-- Document segment --
%%

Chapter 6Family Houses, Corporatization, and New Entrants

Twenty years ago, luxury was completely family-based in France. Families knew each other and their habits were well established. They would spend summers together in Monte-Carlo and winters in Zermatt. They worked at Place Vendôme, Rue du Faubourg-Saint-Honoré, or Avenue Montaigne.

It was the natural order of things. French luxury families were known and well established. Their customers were confident.

The House of Chaumet jewelers and watchmakers was the first family to rock the boat. Luxury was turned on its head. How was it possible? Shady dealings? And yet it was true: In the 1980s, the Chaumet brothers started down a path without knowing its course or where their journey would end. Confidence collapsed. Customers preferred to say nothing, abandoning their treasures to fraud and bankruptcy, so as not to risk a scandal and to be able to return to anonymity. But it weighed heavily upon them. The family jewels had slipped into an unpredictable torrent. Grandmother's diamond had been sold twice, with the emerald going along for the ride. In short, there was no public scandal, but the discreet and felt-lined world of luxury took a major hit.

%%

-- Raw records --
%%

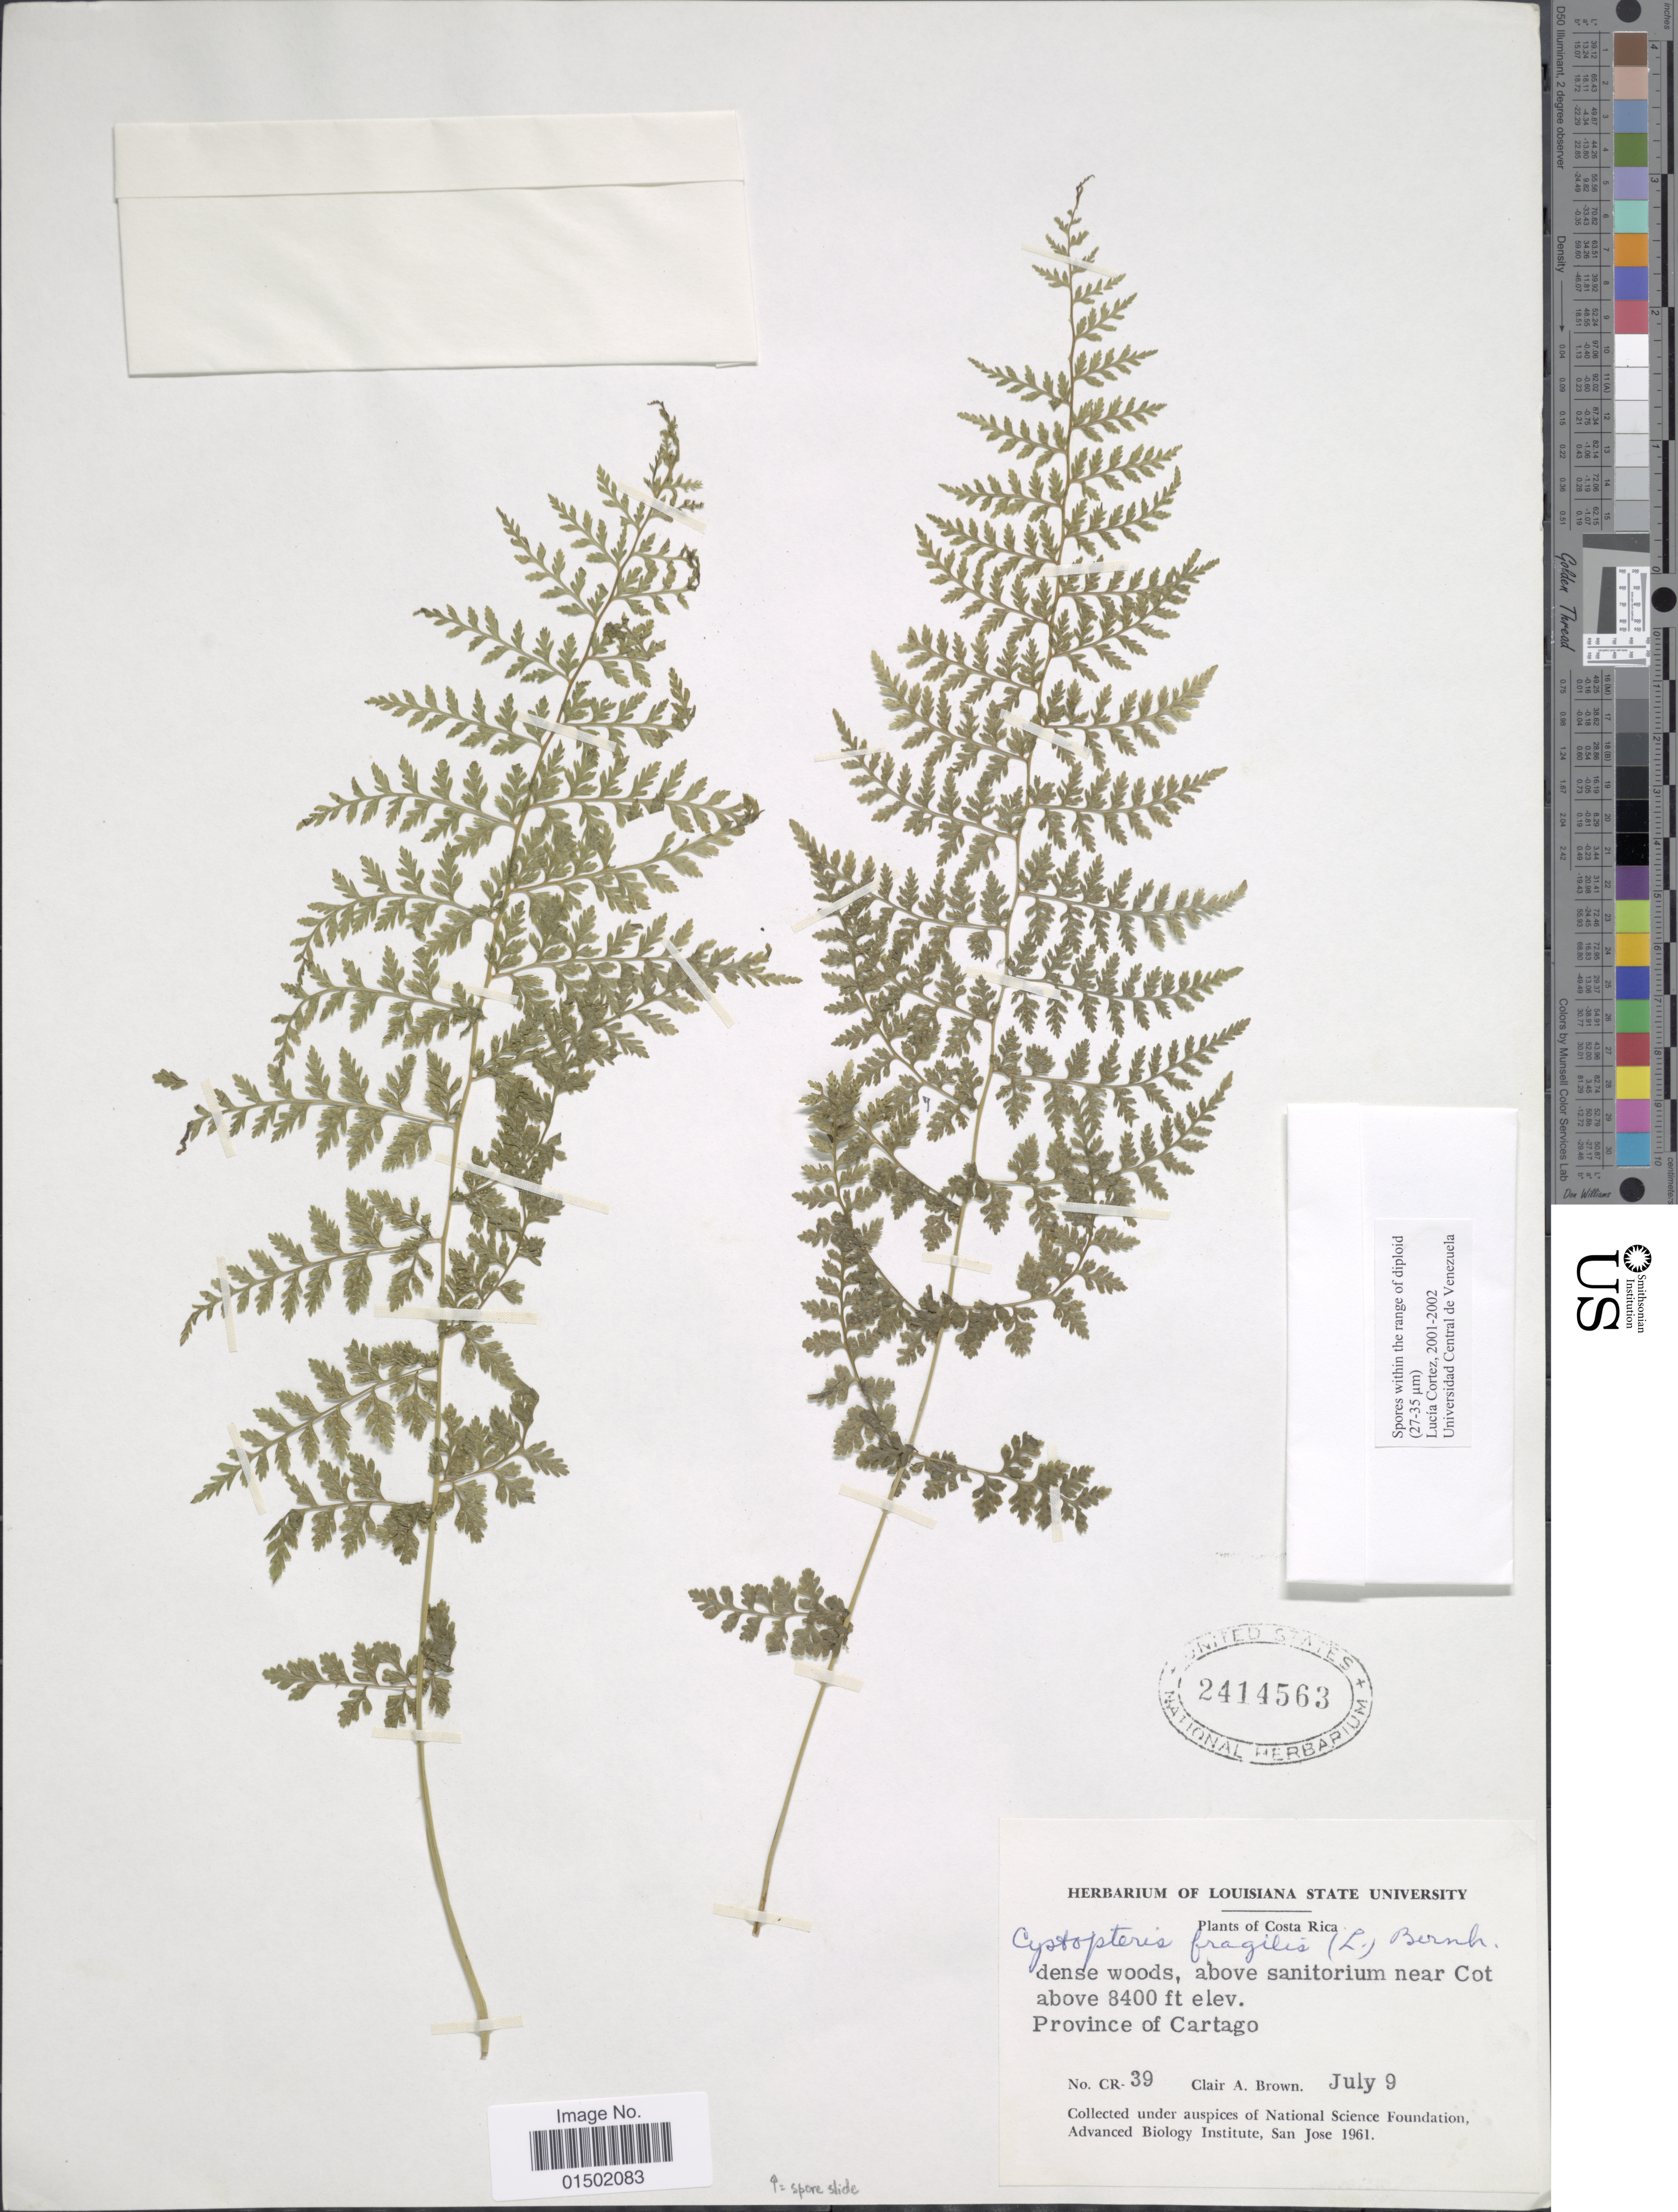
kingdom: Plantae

%%
%%

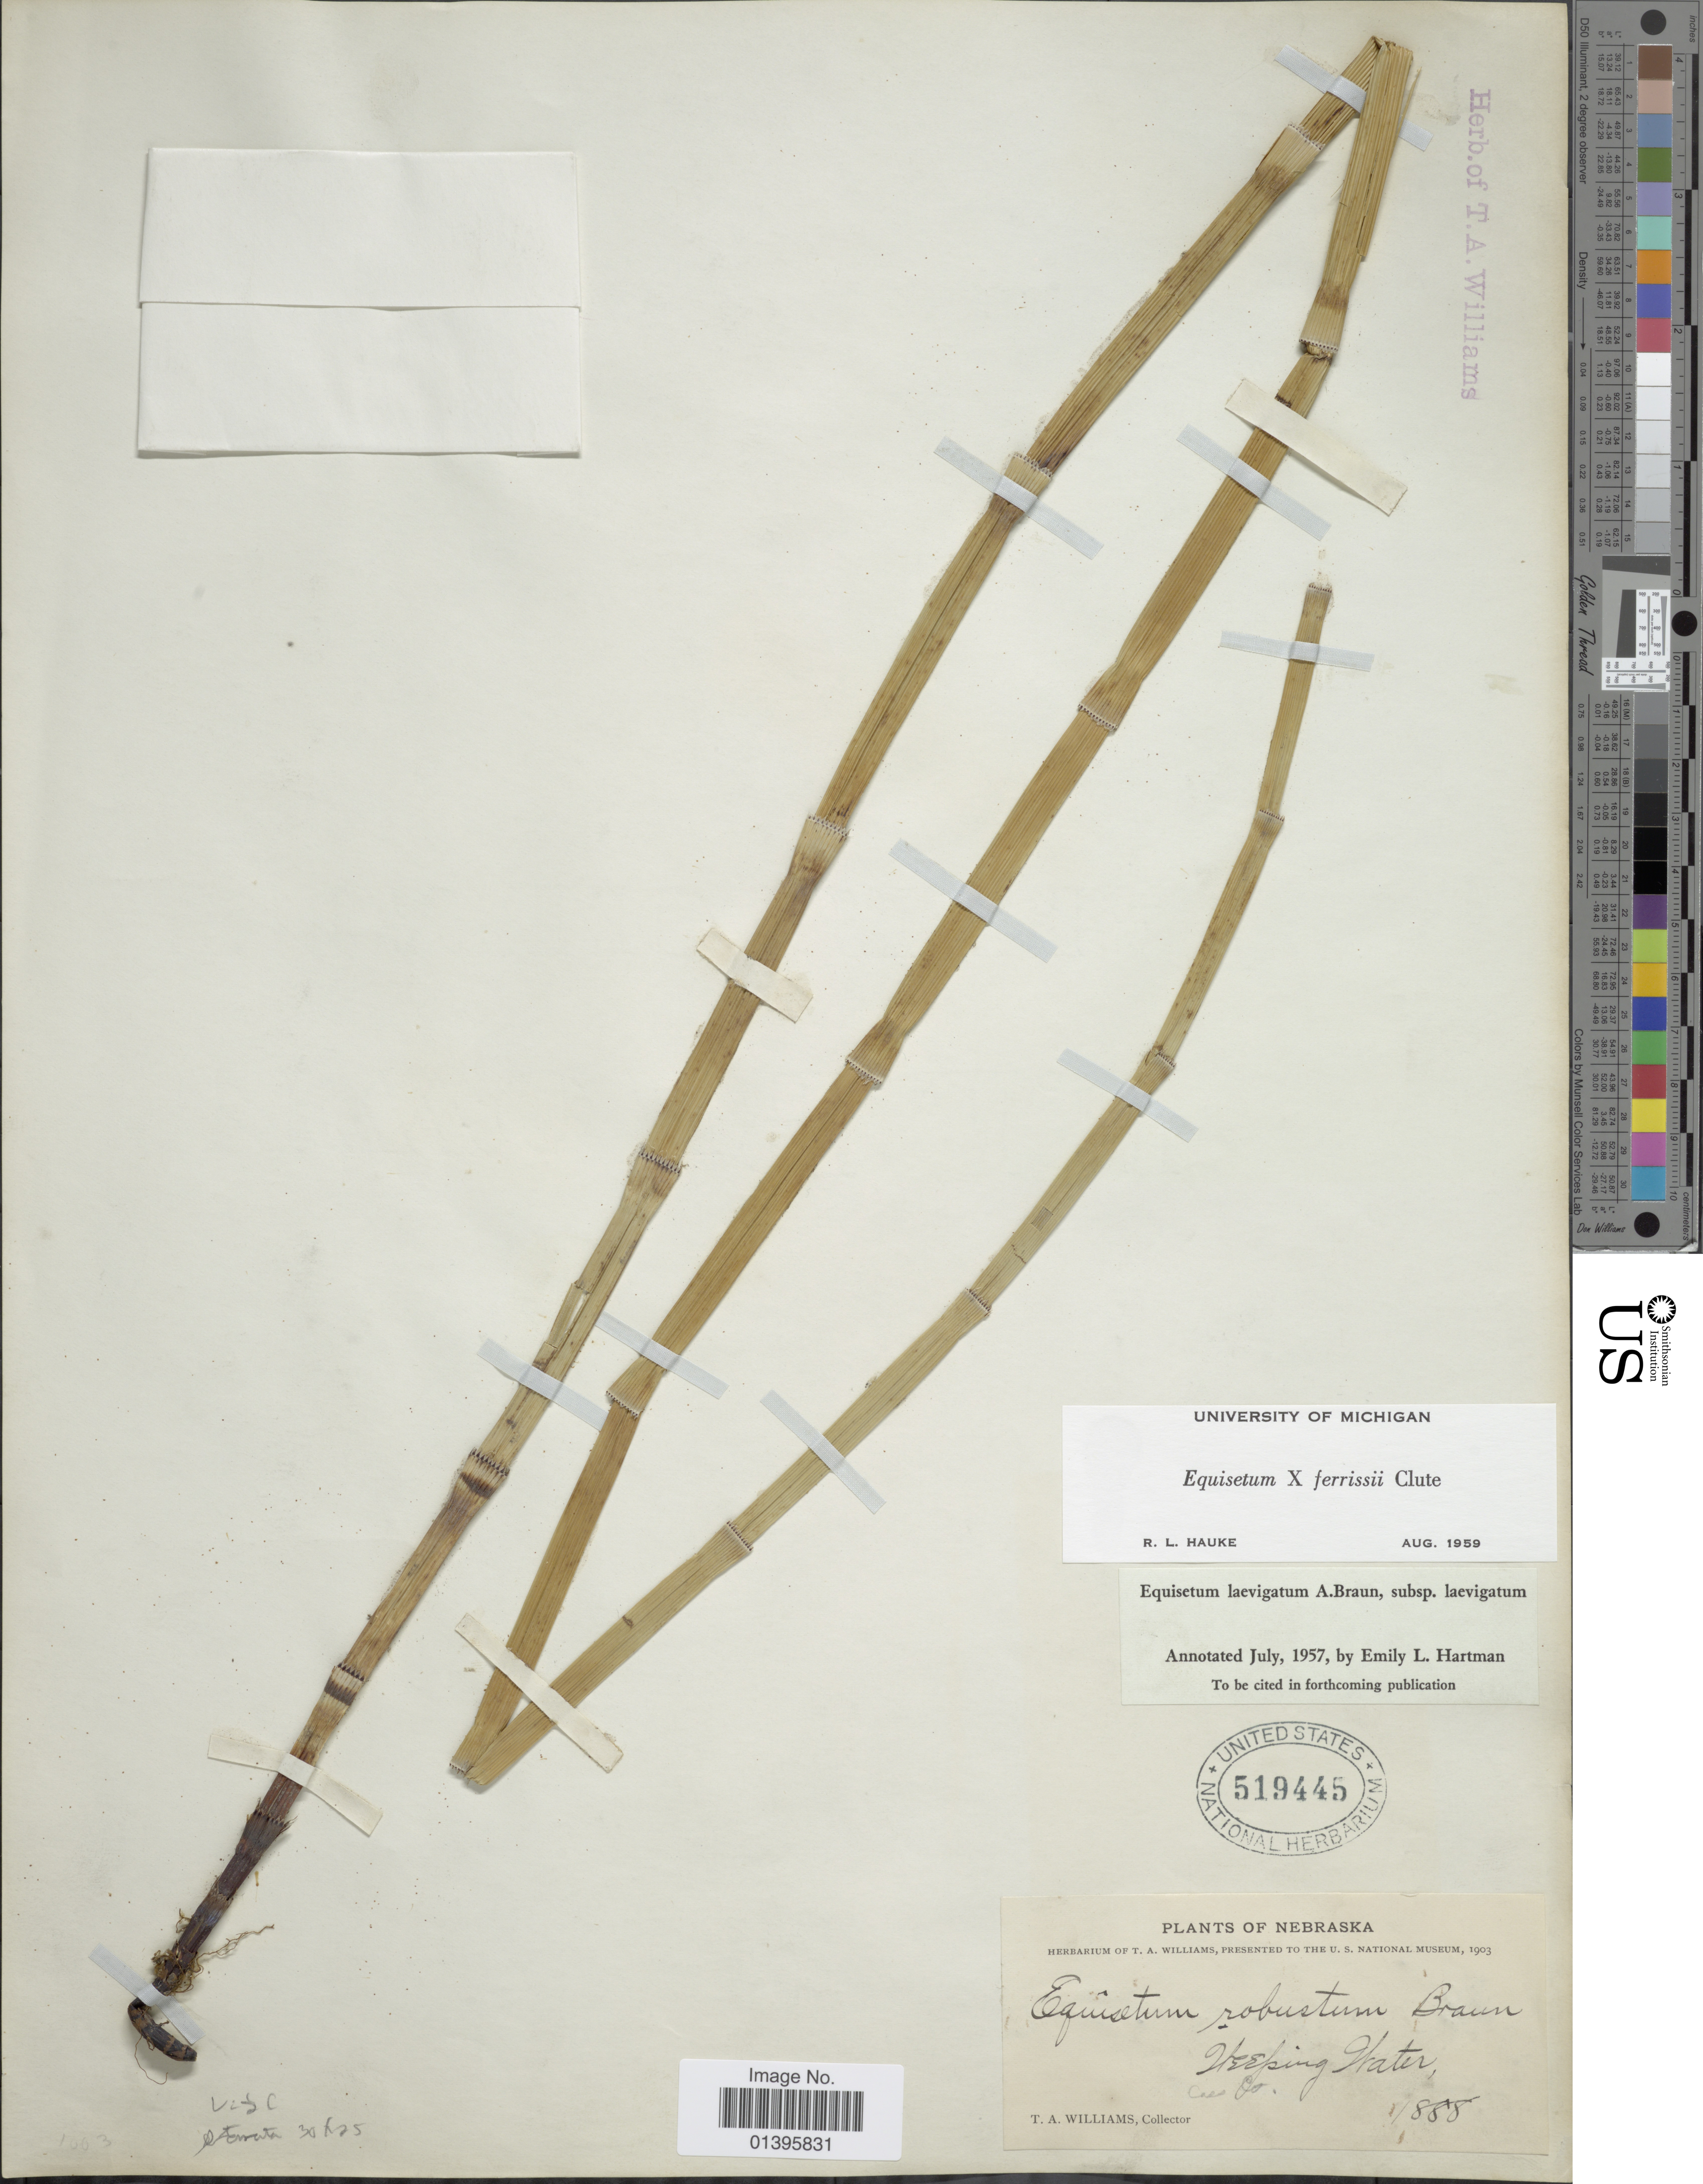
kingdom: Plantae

%%

-- Exercise 1 --
Update the passage on French luxury families, starting with "The House of" and going on through "a major hit.", so that "torrent" reads "current" instead.
-- Exercise 2 --
Translate this sentence from the passage on French luxury families into French: "Families knew each other and their habits were well established."
The records come from a different source than the text.

-- Problem solution 1 --
The House of Chaumet jewelers and watchmakers was the first family to rock the boat. Luxury was turned on its head. How was it possible? Shady dealings? And yet it was true: In the 1980s, the Chaumet brothers started down a path without knowing its course or where their journey would end. Confidence collapsed. Customers preferred to say nothing, abandoning their treasures to fraud and bankruptcy, so as not to risk a scandal and to be able to return to anonymity. But it weighed heavily upon them. The family jewels had slipped into an unpredictable current. Grandmother's diamond had been sold twice, with the emerald going along for the ride. In short, there was no public scandal, but the discreet and felt-lined world of luxury took a major hit.

-- Problem solution 2 --
Les familles se connaissaient et leurs habitudes étaient bien établies.